■ What is expected
Look through the lines below and extract each one that contains "linecap".

■ Records supplied
-----
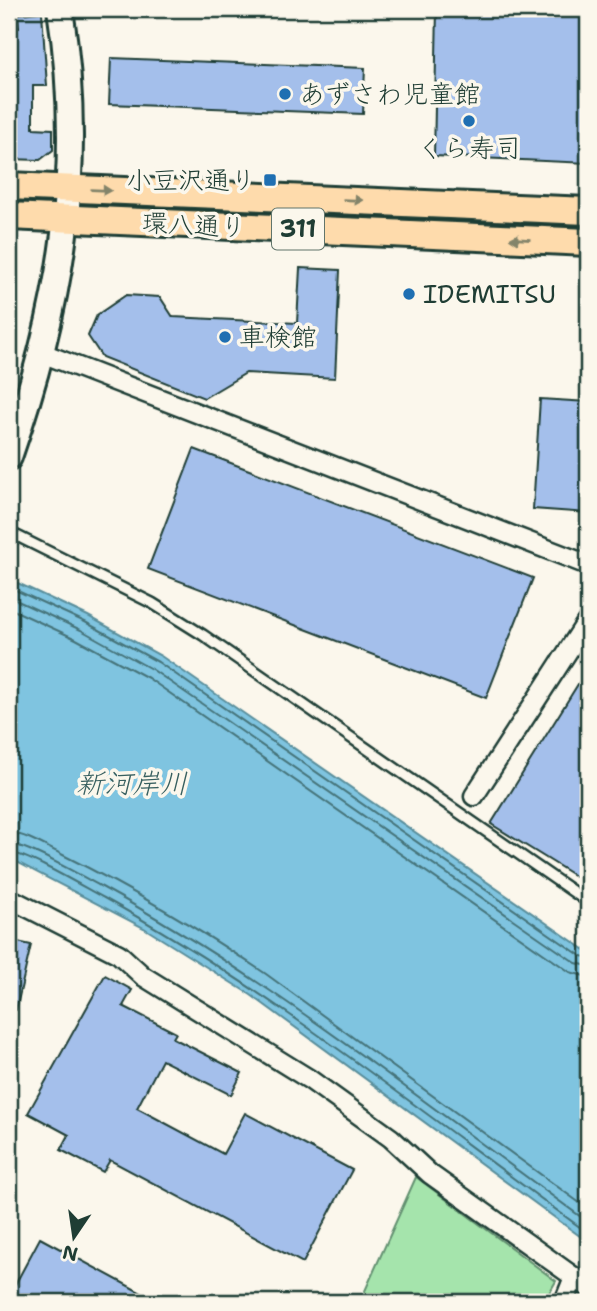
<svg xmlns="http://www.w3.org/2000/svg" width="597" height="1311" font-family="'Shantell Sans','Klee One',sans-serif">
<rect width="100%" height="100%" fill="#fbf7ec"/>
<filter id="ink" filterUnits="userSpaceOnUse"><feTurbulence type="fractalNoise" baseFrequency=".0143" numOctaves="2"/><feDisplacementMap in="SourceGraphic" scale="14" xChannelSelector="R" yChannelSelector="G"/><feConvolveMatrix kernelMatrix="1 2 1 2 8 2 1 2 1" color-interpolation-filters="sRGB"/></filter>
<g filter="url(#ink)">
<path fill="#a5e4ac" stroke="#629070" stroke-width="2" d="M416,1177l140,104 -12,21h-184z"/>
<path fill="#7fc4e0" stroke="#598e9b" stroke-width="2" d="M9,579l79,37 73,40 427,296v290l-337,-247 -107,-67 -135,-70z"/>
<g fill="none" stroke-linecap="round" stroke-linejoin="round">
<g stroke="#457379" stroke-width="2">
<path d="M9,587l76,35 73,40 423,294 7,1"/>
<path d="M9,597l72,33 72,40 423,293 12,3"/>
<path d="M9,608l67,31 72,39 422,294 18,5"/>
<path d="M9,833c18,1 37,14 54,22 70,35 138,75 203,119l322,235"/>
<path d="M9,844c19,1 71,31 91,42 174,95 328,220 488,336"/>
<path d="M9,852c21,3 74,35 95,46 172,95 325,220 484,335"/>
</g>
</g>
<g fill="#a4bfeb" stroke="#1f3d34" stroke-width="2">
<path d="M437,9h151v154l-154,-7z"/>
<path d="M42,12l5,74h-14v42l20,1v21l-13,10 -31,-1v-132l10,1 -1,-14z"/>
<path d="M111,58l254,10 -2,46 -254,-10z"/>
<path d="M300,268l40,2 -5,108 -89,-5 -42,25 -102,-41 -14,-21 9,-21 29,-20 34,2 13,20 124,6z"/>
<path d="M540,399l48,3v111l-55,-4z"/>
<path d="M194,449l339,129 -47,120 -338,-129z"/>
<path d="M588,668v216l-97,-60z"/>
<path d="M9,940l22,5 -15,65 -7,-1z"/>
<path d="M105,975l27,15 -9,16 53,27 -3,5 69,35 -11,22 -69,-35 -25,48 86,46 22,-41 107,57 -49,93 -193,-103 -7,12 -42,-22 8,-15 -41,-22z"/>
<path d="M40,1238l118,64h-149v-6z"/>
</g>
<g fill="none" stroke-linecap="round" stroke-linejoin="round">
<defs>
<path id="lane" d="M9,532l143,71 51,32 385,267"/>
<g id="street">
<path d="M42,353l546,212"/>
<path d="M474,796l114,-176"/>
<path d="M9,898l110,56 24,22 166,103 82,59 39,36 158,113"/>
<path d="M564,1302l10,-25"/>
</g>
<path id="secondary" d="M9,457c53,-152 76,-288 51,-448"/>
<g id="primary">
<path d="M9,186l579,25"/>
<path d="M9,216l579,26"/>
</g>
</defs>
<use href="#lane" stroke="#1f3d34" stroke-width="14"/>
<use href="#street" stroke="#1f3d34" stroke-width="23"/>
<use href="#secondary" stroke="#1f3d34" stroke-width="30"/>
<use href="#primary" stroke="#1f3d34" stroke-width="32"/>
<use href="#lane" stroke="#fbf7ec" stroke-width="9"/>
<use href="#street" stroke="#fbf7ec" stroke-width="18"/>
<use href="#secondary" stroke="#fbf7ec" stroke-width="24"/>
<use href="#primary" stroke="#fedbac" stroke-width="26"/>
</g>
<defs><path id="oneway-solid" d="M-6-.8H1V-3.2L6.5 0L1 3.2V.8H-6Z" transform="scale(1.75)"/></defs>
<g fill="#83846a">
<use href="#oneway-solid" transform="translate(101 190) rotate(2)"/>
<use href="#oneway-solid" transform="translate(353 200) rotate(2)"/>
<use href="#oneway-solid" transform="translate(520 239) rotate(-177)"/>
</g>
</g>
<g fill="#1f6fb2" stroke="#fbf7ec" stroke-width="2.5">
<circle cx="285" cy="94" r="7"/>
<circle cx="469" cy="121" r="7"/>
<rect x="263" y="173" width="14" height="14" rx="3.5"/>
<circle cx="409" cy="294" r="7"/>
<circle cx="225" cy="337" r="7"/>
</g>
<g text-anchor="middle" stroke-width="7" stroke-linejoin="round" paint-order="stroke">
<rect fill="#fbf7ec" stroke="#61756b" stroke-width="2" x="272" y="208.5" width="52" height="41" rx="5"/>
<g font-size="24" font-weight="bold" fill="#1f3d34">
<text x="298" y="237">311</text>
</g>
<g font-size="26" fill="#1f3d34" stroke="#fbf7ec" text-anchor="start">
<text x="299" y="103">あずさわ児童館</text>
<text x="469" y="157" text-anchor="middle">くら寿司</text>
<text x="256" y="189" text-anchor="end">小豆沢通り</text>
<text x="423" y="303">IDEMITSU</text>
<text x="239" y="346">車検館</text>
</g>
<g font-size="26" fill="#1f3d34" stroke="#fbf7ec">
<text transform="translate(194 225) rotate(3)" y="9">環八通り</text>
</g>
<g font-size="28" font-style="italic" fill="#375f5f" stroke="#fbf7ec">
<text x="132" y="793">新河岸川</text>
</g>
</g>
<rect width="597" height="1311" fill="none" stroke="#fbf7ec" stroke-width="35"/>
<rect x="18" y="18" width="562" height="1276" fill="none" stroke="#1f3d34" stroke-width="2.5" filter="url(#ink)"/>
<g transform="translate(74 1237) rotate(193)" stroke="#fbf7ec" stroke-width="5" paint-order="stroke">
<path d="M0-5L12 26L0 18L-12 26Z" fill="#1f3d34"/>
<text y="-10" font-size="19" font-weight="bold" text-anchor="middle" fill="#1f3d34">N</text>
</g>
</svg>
-----
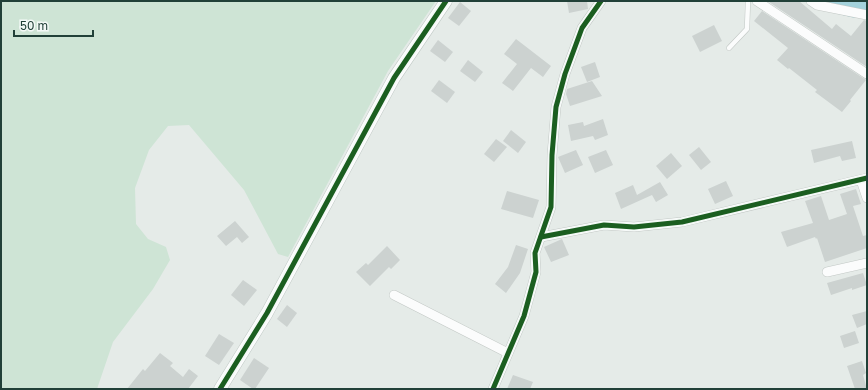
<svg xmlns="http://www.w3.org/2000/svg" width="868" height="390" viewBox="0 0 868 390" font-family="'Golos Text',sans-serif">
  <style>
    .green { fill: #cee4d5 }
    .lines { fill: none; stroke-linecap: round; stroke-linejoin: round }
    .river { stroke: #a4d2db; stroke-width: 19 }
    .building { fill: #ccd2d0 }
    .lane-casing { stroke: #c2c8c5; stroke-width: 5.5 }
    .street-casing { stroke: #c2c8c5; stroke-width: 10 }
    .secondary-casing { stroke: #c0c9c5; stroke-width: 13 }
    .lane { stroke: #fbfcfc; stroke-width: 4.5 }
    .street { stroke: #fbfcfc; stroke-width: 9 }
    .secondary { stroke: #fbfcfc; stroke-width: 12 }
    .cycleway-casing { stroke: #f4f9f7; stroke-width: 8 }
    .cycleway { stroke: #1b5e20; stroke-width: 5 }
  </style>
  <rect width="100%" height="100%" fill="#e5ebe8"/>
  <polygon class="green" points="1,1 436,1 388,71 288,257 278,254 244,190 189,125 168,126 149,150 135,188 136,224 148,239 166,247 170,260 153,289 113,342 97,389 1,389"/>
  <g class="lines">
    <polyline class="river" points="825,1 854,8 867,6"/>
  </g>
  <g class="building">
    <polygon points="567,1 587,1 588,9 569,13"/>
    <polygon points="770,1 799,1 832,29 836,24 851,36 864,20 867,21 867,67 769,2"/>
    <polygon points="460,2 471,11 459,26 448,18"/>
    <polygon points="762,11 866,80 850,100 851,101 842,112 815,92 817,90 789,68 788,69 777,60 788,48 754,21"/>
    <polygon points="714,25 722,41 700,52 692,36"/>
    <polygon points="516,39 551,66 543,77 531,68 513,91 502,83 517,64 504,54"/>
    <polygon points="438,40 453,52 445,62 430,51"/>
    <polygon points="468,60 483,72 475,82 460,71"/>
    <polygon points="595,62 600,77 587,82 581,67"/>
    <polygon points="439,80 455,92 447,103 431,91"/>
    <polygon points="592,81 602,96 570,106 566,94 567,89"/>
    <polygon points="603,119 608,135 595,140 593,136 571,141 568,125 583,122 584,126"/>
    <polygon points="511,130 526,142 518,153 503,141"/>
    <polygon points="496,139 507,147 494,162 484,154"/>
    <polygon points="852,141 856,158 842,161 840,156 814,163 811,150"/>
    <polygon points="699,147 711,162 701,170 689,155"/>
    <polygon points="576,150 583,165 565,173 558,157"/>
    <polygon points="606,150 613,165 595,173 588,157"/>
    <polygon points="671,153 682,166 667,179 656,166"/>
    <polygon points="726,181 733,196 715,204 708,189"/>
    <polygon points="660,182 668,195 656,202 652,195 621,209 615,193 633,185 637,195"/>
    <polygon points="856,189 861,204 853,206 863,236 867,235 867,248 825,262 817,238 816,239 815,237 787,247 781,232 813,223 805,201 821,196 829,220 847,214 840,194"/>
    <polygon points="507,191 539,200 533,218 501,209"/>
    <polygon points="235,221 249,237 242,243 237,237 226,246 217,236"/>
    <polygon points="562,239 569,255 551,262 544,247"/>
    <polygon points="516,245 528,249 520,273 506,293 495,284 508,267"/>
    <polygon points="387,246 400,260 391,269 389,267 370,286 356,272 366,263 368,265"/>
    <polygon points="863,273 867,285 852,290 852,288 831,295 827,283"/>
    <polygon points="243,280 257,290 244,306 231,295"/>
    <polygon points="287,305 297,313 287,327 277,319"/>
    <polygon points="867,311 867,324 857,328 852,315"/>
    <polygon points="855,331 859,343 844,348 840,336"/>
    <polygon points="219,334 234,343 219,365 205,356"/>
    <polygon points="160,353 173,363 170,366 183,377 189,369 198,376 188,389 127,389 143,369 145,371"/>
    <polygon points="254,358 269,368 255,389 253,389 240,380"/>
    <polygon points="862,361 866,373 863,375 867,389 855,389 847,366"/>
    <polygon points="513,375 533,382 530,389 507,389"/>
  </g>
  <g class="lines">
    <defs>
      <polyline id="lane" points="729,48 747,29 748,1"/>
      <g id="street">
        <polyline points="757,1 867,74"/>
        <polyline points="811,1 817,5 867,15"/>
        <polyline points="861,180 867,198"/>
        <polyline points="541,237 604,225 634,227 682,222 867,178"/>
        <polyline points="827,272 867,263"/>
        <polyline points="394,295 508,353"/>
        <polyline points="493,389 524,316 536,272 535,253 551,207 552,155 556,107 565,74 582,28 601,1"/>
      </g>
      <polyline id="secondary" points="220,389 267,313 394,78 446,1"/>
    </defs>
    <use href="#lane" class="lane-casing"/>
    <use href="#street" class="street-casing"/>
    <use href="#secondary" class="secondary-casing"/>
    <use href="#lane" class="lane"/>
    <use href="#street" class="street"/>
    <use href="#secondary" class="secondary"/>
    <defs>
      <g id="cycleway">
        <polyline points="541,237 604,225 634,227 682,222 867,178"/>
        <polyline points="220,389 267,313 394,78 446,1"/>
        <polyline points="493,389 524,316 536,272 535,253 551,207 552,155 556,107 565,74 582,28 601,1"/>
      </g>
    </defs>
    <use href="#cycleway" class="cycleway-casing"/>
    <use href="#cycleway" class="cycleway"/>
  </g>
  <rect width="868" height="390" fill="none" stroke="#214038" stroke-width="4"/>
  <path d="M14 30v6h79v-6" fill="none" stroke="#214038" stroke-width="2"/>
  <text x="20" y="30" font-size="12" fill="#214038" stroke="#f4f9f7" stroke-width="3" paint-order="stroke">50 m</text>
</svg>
-----
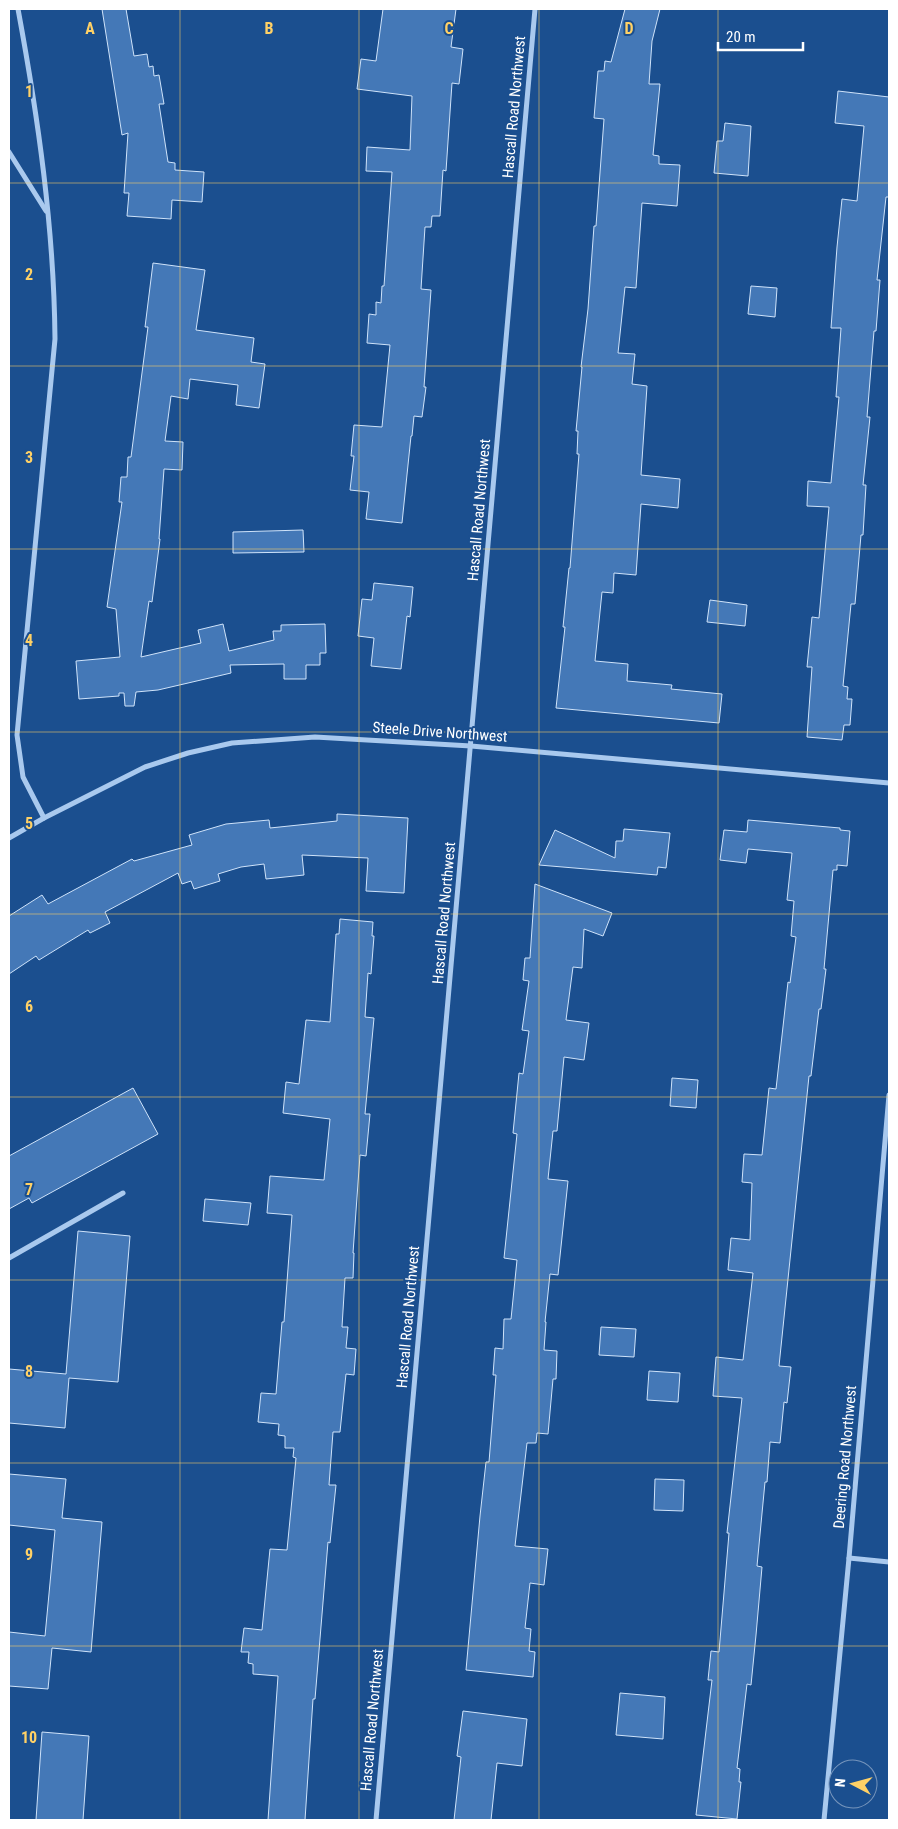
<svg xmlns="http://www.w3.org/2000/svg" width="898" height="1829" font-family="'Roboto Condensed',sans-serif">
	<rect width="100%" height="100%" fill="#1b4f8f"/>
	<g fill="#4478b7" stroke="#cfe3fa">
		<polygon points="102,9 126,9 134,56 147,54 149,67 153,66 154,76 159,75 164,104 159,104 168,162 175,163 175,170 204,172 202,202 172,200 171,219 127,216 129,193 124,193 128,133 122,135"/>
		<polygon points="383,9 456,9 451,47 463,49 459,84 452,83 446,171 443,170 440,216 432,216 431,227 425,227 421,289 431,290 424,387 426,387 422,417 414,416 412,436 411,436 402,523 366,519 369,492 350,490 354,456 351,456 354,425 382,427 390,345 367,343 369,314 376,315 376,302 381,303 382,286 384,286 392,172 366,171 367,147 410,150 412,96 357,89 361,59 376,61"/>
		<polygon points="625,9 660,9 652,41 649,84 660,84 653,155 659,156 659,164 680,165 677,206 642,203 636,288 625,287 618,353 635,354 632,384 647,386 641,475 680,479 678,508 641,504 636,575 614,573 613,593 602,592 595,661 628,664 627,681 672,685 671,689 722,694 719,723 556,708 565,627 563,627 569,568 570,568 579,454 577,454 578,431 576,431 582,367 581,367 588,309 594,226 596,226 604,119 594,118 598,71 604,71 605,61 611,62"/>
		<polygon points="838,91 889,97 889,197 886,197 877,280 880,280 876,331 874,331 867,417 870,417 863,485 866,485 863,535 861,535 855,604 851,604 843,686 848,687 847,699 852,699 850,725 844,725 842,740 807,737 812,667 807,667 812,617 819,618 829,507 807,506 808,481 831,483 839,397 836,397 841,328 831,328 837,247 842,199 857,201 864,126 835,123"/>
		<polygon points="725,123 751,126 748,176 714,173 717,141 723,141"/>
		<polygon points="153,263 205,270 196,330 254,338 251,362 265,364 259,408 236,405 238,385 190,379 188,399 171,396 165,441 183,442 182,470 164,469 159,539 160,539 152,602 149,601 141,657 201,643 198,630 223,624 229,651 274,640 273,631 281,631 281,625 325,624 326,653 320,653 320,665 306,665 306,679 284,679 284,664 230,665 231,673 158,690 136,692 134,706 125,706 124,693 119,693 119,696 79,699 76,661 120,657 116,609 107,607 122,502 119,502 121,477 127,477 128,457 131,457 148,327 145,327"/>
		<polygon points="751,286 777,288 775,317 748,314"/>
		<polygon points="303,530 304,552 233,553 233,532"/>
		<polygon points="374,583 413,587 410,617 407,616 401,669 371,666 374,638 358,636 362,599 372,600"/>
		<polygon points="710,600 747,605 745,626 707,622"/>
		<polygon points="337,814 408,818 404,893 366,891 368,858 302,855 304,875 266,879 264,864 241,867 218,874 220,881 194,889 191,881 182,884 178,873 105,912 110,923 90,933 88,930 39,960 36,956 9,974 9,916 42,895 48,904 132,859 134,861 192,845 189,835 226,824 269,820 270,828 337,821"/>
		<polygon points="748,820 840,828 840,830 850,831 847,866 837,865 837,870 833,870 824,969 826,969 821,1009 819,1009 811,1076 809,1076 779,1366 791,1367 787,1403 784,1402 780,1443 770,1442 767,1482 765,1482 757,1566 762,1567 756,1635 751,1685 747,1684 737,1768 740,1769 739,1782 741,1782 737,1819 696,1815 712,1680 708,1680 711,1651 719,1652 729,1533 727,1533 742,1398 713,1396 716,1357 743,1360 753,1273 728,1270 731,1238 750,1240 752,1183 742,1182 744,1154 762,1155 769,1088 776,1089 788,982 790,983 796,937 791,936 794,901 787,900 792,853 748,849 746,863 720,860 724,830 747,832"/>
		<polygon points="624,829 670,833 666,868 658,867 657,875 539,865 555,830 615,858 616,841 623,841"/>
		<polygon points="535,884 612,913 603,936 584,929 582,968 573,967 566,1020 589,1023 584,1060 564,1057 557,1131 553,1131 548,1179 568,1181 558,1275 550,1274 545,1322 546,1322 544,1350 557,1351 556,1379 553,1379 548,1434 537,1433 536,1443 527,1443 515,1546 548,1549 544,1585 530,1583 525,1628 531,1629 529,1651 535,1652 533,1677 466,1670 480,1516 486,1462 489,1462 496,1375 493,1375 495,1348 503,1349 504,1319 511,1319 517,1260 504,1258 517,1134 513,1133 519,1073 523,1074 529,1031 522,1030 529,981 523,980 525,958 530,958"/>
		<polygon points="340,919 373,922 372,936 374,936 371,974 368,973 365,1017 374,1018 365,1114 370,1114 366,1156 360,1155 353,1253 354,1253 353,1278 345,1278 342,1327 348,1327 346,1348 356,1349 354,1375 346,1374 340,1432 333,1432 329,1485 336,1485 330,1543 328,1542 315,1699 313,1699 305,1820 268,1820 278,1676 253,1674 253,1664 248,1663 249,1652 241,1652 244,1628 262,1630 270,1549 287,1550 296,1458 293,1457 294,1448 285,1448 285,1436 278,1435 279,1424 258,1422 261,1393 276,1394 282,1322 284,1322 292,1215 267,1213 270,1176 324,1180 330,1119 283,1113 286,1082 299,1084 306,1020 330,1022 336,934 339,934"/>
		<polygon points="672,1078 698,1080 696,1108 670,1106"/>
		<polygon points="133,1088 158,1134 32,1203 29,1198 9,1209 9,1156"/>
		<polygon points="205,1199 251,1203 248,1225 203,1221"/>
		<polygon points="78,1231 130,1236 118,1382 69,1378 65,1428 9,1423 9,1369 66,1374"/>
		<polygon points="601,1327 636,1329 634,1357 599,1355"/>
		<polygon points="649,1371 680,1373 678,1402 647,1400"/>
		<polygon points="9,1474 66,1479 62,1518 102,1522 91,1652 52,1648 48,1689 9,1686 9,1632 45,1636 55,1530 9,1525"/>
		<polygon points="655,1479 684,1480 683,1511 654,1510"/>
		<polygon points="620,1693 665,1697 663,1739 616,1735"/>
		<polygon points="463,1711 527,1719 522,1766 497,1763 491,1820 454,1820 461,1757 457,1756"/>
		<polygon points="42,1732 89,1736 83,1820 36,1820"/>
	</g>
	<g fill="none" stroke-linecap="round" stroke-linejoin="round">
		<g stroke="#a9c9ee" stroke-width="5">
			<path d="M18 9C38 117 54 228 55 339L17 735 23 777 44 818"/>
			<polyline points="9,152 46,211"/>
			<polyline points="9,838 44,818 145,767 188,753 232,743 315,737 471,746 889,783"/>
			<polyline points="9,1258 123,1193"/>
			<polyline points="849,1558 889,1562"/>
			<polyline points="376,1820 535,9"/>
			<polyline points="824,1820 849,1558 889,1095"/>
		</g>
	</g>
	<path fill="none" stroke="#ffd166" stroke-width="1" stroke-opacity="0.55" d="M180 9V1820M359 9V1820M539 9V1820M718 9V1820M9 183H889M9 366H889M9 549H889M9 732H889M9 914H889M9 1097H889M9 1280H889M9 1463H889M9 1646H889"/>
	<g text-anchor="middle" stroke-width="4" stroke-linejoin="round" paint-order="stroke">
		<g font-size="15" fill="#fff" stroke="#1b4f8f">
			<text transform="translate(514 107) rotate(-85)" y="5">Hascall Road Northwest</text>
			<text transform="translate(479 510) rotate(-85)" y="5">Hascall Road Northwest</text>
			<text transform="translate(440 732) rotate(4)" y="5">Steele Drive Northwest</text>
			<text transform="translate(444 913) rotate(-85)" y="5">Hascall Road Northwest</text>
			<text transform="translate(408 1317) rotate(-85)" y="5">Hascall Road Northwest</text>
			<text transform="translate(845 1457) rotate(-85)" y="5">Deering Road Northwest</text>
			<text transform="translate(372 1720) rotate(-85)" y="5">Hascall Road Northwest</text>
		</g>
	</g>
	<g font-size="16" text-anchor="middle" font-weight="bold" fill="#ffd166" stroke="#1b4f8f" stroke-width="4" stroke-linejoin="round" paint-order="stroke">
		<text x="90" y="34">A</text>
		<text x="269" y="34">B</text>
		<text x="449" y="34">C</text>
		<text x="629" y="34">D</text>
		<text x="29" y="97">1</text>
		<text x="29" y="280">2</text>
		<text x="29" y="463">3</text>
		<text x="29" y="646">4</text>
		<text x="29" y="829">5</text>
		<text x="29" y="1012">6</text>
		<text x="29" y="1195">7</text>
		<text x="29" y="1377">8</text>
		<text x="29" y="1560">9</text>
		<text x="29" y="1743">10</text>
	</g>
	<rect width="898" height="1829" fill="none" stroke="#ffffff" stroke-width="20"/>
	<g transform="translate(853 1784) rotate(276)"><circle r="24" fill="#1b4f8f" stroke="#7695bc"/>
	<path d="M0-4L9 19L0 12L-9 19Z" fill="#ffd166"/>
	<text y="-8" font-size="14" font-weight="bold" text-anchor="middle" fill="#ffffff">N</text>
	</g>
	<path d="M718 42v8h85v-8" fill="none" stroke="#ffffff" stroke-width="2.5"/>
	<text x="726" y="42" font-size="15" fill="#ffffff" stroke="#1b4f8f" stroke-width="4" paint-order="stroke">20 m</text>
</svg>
-----
■ Problem solution
<g fill="none" stroke-linecap="round" stroke-linejoin="round">
<g fill="none" stroke-linecap="round" stroke-linejoin="round">
    .lines { fill: none; stroke-linecap: round; stroke-linejoin: round }
	<g fill="none" stroke-linecap="round" stroke-linejoin="round">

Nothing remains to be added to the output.